[Start of Attachment]

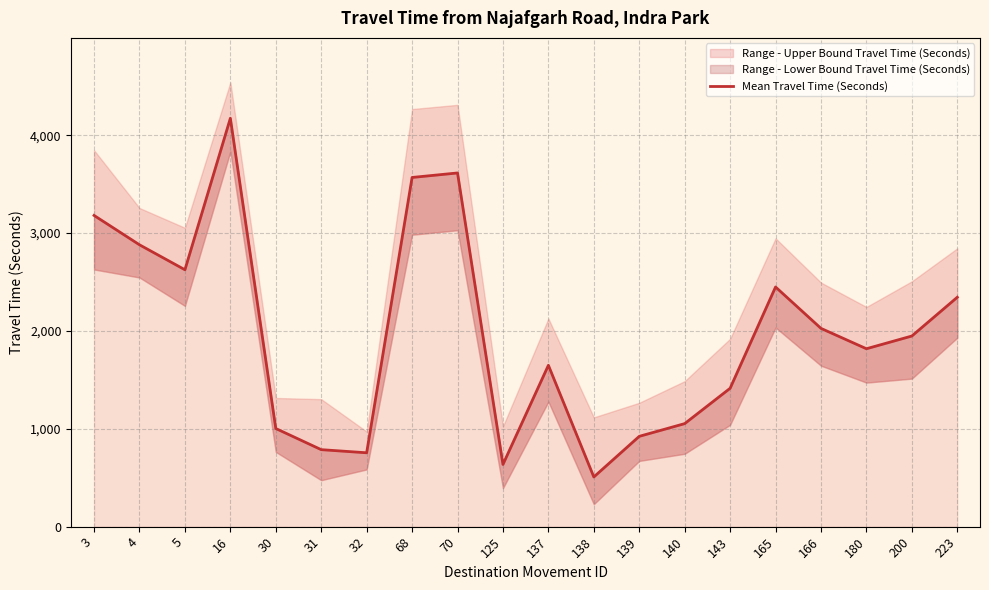

Reading left to right, extract all data points from this chart.

3=3180	4=2880	5=2625	16=4173	30=1003	31=787	32=755	68=3568	70=3614	125=636	137=1649	138=508	139=923	140=1053	143=1414	165=2449	166=2026	180=1818	200=1948	223=2344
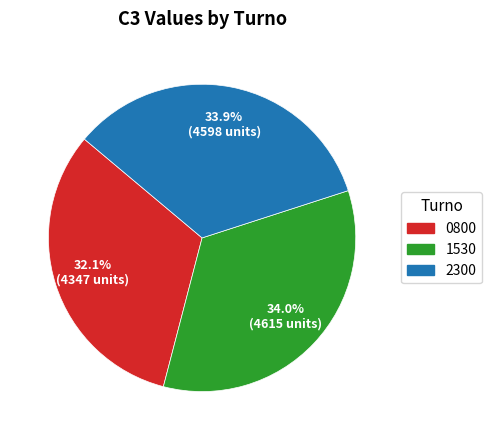

Is there a majority slice in this chart?

No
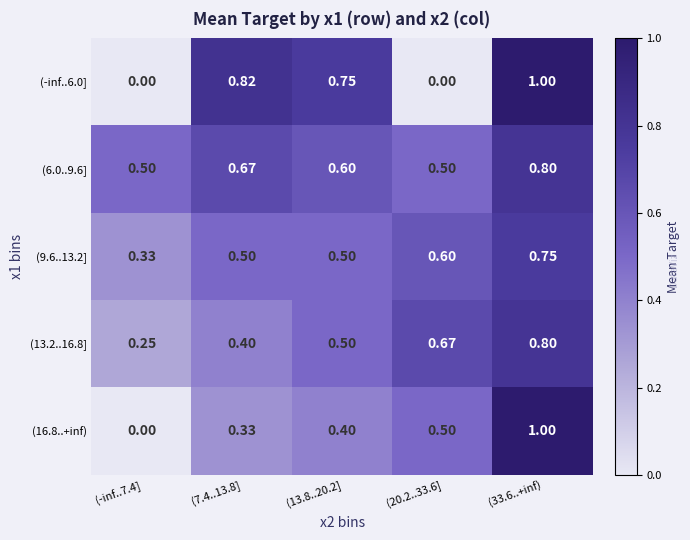

Reading left to right, list all the values displayed in this chart.

(-inf..6.0]: (-inf..7.4]=0.0	(7.4..13.8]=0.8	(13.8..20.2]=0.8	(20.2..33.6]=0.0	(33.6..+inf)=1.0
(6.0..9.6]: (-inf..7.4]=0.5	(7.4..13.8]=0.7	(13.8..20.2]=0.6	(20.2..33.6]=0.5	(33.6..+inf)=0.8
(9.6..13.2]: (-inf..7.4]=0.3	(7.4..13.8]=0.5	(13.8..20.2]=0.5	(20.2..33.6]=0.6	(33.6..+inf)=0.8
(13.2..16.8]: (-inf..7.4]=0.2	(7.4..13.8]=0.4	(13.8..20.2]=0.5	(20.2..33.6]=0.7	(33.6..+inf)=0.8
(16.8..+inf): (-inf..7.4]=0.0	(7.4..13.8]=0.3	(13.8..20.2]=0.4	(20.2..33.6]=0.5	(33.6..+inf)=1.0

[End of Attachment]

Requirement:
Edit the items above so that every "Reading left to right" becomes "Moving from left to right", with nothing else changed. Leave the pictures out of your version.

Written answer:
Moving from left to right, extract all data points from this chart.

3=3180	4=2880	5=2625	16=4173	30=1003	31=787	32=755	68=3568	70=3614	125=636	137=1649	138=508	139=923	140=1053	143=1414	165=2449	166=2026	180=1818	200=1948	223=2344

Is there a majority slice in this chart?

No

Moving from left to right, list all the values displayed in this chart.

(-inf..6.0]: (-inf..7.4]=0.0	(7.4..13.8]=0.8	(13.8..20.2]=0.8	(20.2..33.6]=0.0	(33.6..+inf)=1.0
(6.0..9.6]: (-inf..7.4]=0.5	(7.4..13.8]=0.7	(13.8..20.2]=0.6	(20.2..33.6]=0.5	(33.6..+inf)=0.8
(9.6..13.2]: (-inf..7.4]=0.3	(7.4..13.8]=0.5	(13.8..20.2]=0.5	(20.2..33.6]=0.6	(33.6..+inf)=0.8
(13.2..16.8]: (-inf..7.4]=0.2	(7.4..13.8]=0.4	(13.8..20.2]=0.5	(20.2..33.6]=0.7	(33.6..+inf)=0.8
(16.8..+inf): (-inf..7.4]=0.0	(7.4..13.8]=0.3	(13.8..20.2]=0.4	(20.2..33.6]=0.5	(33.6..+inf)=1.0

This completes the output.